Jakarta, CNBC Indonesia – Bytedance, induk perusahaan TikTok, berupaya agar tetap bisa beroperasi tanpa harus menjual platform media sosial mereka di Amerika Serikat (AS). Langkah terbaru, perusahaan asal China tersebut minta diperlakukan adil dengan aturan yang berlaku di Negeri Paman Sam itu.
Berdasarkan aturan, Bytedance harus menjual Tiktok. Jika sampai batas 19 Januari 2025 tidak dilakukan maka perusahaan akan dilarang beroperasi di AS.

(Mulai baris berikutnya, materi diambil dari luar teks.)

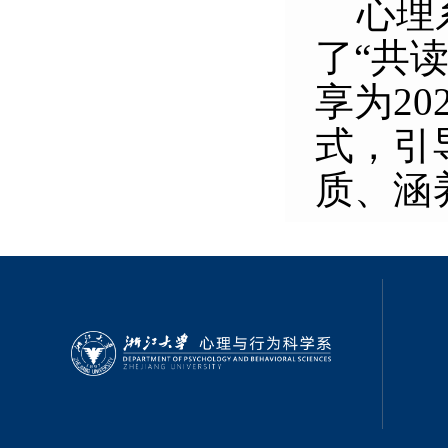
心理系
了“共
享为20
式，引
质、涵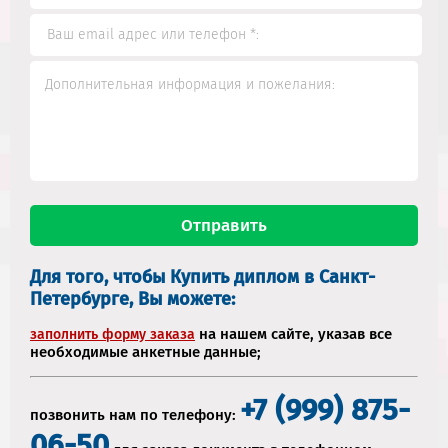
Для того, чтобы Купить диплом в Санкт-
Петербурге, Вы можете:
на нашем сайте, указав все
заполнить форму заказа
необходимые анкетные данные;
+7 (999) 875-
позвонить нам по телефону:
06-50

Sebelumnya, Bytedance berupaya untuk menunda penerapan pemblokiran tersebut. Dalam argumen di Mahkaman Agung, pengacara dua raksasa teknologi China memaksa aturan yang sama juga diterapkan di kasus lain.
“Dulunya bioskop AMC dimiliki perusahaan AMC. Berdasarkan teori, kongres bisa memerintahkan bioskop AMC menyensor film apapun yang tidak disukai atau yang diinginkan Kongres,” jelas Noel Fransisco yang mewakili Tiktok dan Bytedance, dikutip CNN Internasional, Minggu (12/1/2025).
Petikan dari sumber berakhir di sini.